B. Bölge Adliye Mahkemesinin Kabulü

İlk Derece Mahkemesince kabul edilen olay ve olgular konusunda, Bölge Adliye Mahkemesince, hükme yapılan eleştiri dışında isabetsizlik görülmediği gerekçesi ile istinaf başvurusunun esastan reddine karar verilmiştir.

IV. GEREKÇE

A. İlk Derece Mahkemesinin ve Bölge Adliye Mahkemesinin suçun vasfına ve sübutuna ilişkin takdirlerinde bir isabetsizlik bulunmadığı, dosyada mevcut delillerin suçun sübutunu tayinde yeterli olduğu anlaşılmakla, sanık müdafiinin temyiz sebepleri yerinde görülmemiş, hükümde açıklanan gerekçeler, tüm dosya kapsamına göre usul ve yasaya uygun bulunarak, aşağıda belirtilen dışında hükümde hukuka aykırılık tespit edilmemiştir.

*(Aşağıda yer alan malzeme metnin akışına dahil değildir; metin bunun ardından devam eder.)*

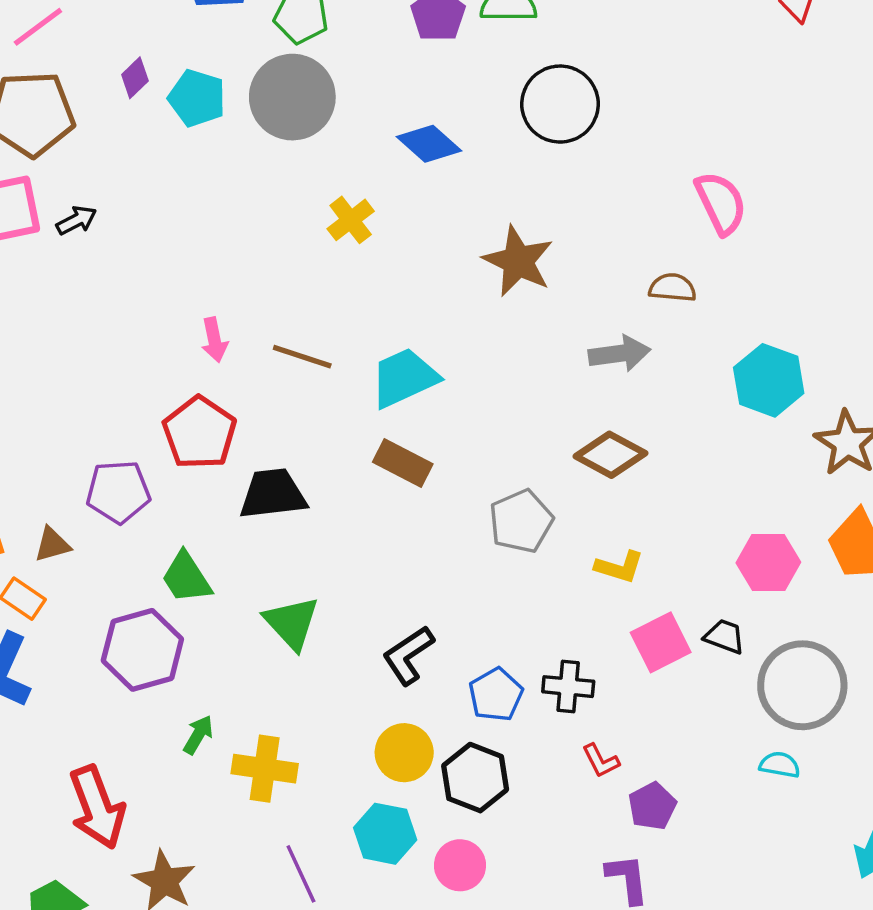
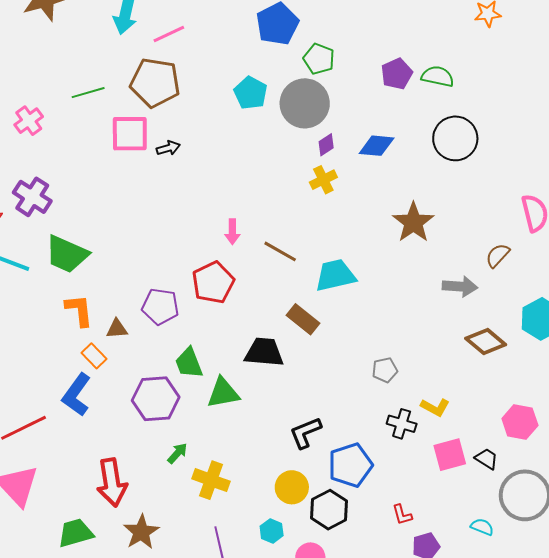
purple diamond: (135, 78) -> (326, 145), moved
blue diamond: (429, 144) -> (377, 146), turned -48
brown semicircle: (672, 288) -> (498, 255), turned -64
brown diamond: (610, 455) -> (486, 342), moved
brown rectangle: (403, 463) -> (303, 319), moved
black trapezoid: (273, 494) -> (264, 352), moved
gray pentagon: (521, 521) -> (385, 370), size x0.7
green triangle: (292, 623) -> (223, 393), moved, turned 51
black cross: (568, 687) -> (402, 424), moved
blue pentagon: (496, 695) -> (350, 465), size x1.4
cyan semicircle: (780, 765) -> (482, 527), moved
cyan hexagon: (385, 834) -> (272, 531), size x0.7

B. 5237 sayılı Türk Ceza Kanunu’nun (5237 sayılı Kanun) 52 inci maddesinin dördüncü fıkrası uyarınca hükmedilen adli para cezasının taksitlendirilmesi sırasında, “ ödenmeyen adli para cezasının hapse çevrileceği ihtarının” yapılmamasının hukuka aykırı olduğu,

Değerlendirilmiş; bu hususun Yargıtay tarafından düzeltilmesi mümkün görülmüştür.

V. KARAR

Gerekçe bölümünde (A) bendinde açıklanan nedenle sanık müdafiinin temyiz istemi yerinde görüldüğünden Gaziantep Bölge Adliye Mahkemesi 5. Ceza Dairesinin, 04.11.2022 tarihli ve 2022/2569 Esas, 2022/1983 Karar sayılı kararının 5271 sayılı Kanun’un 302 nci maddesinin ikinci fıkrası gereği, BOZULMASINA, bu husus yeniden yargılamayı gerektirmediğinden 5271 sayılı Kanun’un 303 üncü maddesi gereği İlk Derece Mahkemesi hükmünün,

Sanık hakkında hükmedilen adli para cezasının taksitlendirilmesine ilişkin hüküm fıkrasında, “… işbu adli para cezasının ayrı ayrı 20 ay eşit taksit ile tahsiline ” ibaresinden sonra gelmek üzere “ve ödenmeyen adli para cezasının hapse çevrileceğinin ihtarına” ibaresinin yazılması,

Suretiyle, İlk Derece Mahkemesi hükmündeki hukuka aykırılığın DÜZELTİLEREK, Tebliğname’ye uygun olarak, oy birliğiyle TEMYİZ İSTEMİNİN ESASTAN REDDİ İLE HÜKMÜN ONANMASINA,

Dava dosyasının, 5271 sayılı Kanun’un 304 üncü maddesinin birinci fıkrası uyarınca Nizip Ağır Ceza Mahkemesine, Yargıtay ilâmının bir örneğinin ise Gaziantep Bölge Adliye Mahkemesi 5. Ceza Dairesine gönderilmek üzere Yargıtay Cumhuriyet Başsavcılığına TEVDİİNE,

15.05.2023 tarihinde karar verildi.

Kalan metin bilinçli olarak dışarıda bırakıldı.